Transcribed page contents

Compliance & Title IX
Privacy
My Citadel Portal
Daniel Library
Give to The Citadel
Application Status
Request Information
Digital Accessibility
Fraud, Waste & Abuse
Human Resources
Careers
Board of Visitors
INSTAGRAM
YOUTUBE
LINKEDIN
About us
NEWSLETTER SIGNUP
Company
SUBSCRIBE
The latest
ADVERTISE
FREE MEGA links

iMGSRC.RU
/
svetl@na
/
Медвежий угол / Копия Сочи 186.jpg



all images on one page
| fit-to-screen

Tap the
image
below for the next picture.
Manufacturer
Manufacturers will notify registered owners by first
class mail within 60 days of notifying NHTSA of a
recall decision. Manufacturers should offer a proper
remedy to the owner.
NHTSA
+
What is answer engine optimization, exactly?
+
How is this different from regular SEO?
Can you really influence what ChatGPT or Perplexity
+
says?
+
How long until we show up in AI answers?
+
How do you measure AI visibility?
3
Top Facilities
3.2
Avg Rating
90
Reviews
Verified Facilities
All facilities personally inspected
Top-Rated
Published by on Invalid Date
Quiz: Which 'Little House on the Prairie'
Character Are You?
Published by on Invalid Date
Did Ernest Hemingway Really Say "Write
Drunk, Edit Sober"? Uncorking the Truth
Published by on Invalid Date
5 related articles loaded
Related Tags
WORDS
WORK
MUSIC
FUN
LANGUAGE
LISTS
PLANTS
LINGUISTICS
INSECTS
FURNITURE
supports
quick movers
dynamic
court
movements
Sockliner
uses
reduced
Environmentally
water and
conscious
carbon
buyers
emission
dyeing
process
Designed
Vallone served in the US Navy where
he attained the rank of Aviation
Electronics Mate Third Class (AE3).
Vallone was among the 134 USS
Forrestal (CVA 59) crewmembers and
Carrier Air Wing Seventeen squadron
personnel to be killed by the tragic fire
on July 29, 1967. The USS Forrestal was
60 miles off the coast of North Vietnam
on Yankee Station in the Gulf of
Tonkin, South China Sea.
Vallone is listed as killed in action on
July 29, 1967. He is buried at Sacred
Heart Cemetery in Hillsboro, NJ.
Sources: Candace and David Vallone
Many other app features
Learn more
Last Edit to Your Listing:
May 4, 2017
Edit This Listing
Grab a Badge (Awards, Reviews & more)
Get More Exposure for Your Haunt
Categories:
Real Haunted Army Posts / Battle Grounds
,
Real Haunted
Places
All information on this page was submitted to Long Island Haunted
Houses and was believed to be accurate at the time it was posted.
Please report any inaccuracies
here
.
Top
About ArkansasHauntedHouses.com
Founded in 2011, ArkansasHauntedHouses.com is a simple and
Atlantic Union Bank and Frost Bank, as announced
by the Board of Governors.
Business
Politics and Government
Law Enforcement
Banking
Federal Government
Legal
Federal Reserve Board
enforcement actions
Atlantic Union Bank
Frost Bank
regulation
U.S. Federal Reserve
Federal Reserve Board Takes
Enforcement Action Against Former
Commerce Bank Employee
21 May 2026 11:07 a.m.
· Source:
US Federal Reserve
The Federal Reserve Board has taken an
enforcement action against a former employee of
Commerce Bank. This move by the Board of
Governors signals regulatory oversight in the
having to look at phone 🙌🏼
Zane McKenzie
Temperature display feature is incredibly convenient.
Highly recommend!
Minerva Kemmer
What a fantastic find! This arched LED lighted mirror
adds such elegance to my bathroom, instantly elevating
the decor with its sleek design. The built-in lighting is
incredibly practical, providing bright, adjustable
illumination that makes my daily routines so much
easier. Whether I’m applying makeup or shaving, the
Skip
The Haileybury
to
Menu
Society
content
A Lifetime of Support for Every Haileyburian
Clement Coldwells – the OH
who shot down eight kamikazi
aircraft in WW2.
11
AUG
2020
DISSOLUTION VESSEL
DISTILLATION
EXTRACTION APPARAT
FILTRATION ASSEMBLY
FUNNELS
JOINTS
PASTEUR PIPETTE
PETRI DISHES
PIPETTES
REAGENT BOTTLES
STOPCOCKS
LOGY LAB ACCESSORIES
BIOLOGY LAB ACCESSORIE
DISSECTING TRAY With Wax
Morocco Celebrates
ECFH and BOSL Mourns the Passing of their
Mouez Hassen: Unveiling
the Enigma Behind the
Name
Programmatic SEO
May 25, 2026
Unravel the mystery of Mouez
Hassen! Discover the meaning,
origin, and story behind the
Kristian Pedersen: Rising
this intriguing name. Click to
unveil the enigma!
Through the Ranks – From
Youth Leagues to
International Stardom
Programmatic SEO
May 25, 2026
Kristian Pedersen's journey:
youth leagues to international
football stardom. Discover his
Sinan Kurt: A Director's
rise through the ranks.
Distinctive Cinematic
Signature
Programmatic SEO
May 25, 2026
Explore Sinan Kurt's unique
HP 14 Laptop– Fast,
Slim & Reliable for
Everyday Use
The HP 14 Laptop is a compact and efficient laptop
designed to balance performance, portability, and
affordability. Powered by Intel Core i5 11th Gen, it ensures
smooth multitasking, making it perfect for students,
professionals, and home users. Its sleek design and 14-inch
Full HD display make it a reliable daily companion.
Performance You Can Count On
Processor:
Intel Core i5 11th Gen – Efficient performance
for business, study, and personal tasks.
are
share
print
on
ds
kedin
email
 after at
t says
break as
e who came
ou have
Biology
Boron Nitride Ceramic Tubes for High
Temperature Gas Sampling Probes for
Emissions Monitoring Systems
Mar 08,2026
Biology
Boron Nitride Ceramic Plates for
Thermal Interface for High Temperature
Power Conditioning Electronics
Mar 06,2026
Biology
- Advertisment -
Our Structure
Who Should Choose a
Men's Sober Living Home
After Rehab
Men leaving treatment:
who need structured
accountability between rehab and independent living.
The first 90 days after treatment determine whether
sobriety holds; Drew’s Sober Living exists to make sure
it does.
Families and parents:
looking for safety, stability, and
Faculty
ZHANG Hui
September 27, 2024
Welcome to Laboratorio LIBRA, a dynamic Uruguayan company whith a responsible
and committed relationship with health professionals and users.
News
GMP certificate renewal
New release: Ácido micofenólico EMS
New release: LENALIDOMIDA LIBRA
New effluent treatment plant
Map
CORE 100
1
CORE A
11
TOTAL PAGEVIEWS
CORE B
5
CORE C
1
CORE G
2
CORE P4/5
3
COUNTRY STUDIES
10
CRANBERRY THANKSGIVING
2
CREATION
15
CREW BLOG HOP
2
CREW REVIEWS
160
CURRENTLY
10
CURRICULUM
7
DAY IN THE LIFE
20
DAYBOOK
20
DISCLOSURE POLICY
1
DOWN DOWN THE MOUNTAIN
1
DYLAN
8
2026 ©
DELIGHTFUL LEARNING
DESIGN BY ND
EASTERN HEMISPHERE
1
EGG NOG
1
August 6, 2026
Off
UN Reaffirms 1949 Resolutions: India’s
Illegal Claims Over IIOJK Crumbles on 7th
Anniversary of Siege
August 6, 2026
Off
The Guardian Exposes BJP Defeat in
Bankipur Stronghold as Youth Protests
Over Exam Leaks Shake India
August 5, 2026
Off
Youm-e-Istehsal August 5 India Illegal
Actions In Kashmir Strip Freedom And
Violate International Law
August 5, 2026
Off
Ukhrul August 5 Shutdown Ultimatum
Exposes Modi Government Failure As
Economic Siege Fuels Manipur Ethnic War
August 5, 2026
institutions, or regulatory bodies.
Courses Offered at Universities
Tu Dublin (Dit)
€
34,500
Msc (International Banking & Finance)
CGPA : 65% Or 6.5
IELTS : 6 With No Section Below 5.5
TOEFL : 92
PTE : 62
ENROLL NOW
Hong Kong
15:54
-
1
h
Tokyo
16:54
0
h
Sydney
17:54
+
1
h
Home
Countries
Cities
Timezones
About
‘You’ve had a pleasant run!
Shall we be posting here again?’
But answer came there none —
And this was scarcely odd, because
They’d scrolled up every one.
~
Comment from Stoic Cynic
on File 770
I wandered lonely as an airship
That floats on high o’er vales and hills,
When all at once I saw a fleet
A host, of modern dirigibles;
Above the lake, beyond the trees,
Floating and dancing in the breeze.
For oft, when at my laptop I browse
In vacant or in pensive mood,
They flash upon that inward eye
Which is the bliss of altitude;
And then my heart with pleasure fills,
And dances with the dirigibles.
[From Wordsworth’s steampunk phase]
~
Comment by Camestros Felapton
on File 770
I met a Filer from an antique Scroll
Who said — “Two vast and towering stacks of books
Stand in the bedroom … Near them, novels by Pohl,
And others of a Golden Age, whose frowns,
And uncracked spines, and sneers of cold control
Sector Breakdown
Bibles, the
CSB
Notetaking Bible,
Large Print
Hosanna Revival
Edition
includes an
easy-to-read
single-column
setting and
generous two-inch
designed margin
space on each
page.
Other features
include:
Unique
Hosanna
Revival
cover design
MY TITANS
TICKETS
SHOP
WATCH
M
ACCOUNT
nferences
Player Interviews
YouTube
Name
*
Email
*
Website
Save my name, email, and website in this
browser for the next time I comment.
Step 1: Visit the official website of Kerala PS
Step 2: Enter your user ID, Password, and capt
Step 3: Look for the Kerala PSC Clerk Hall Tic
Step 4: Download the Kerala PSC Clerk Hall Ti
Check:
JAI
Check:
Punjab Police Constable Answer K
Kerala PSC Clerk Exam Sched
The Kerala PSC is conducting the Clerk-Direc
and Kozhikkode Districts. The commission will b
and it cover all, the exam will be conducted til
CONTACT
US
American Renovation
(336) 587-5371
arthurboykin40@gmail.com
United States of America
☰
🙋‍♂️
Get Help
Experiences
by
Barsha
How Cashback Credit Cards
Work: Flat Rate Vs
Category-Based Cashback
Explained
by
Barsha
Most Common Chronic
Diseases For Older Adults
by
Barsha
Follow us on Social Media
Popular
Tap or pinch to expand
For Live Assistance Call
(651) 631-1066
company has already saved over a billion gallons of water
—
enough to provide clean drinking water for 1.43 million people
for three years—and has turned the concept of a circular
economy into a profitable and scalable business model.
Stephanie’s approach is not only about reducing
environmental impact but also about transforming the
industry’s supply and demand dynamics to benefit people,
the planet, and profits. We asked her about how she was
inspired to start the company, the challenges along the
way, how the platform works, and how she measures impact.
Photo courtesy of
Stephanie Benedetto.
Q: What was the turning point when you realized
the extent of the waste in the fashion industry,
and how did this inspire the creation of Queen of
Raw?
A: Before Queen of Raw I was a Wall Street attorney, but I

• [WHAT TO DO]
Reproduce exactly the section above that begins at the line containing "Intel Core i5 11th Gen –" and ends at the line containing "The Guardian Exposes BJP Defeat in", leaving out all other lines.

• [WRITTEN SOLUTION]
Intel Core i5 11th Gen – Efficient performance
for business, study, and personal tasks.
are
share
print
on
ds
kedin
email
 after at
t says
break as
e who came
ou have
Biology
Boron Nitride Ceramic Tubes for High
Temperature Gas Sampling Probes for
Emissions Monitoring Systems
Mar 08,2026
Biology
Boron Nitride Ceramic Plates for
Thermal Interface for High Temperature
Power Conditioning Electronics
Mar 06,2026
Biology
- Advertisment -
Our Structure
Who Should Choose a
Men's Sober Living Home
After Rehab
Men leaving treatment:
who need structured
accountability between rehab and independent living.
The first 90 days after treatment determine whether
sobriety holds; Drew’s Sober Living exists to make sure
it does.
Families and parents:
looking for safety, stability, and
Faculty
ZHANG Hui
September 27, 2024
Welcome to Laboratorio LIBRA, a dynamic Uruguayan company whith a responsible
and committed relationship with health professionals and users.
News
GMP certificate renewal
New release: Ácido micofenólico EMS
New release: LENALIDOMIDA LIBRA
New effluent treatment plant
Map
CORE 100
1
CORE A
11
TOTAL PAGEVIEWS
CORE B
5
CORE C
1
CORE G
2
CORE P4/5
3
COUNTRY STUDIES
10
CRANBERRY THANKSGIVING
2
CREATION
15
CREW BLOG HOP
2
CREW REVIEWS
160
CURRENTLY
10
CURRICULUM
7
DAY IN THE LIFE
20
DAYBOOK
20
DISCLOSURE POLICY
1
DOWN DOWN THE MOUNTAIN
1
DYLAN
8
2026 ©
DELIGHTFUL LEARNING
DESIGN BY ND
EASTERN HEMISPHERE
1
EGG NOG
1
August 6, 2026
Off
UN Reaffirms 1949 Resolutions: India’s
Illegal Claims Over IIOJK Crumbles on 7th
Anniversary of Siege
August 6, 2026
Off
The Guardian Exposes BJP Defeat in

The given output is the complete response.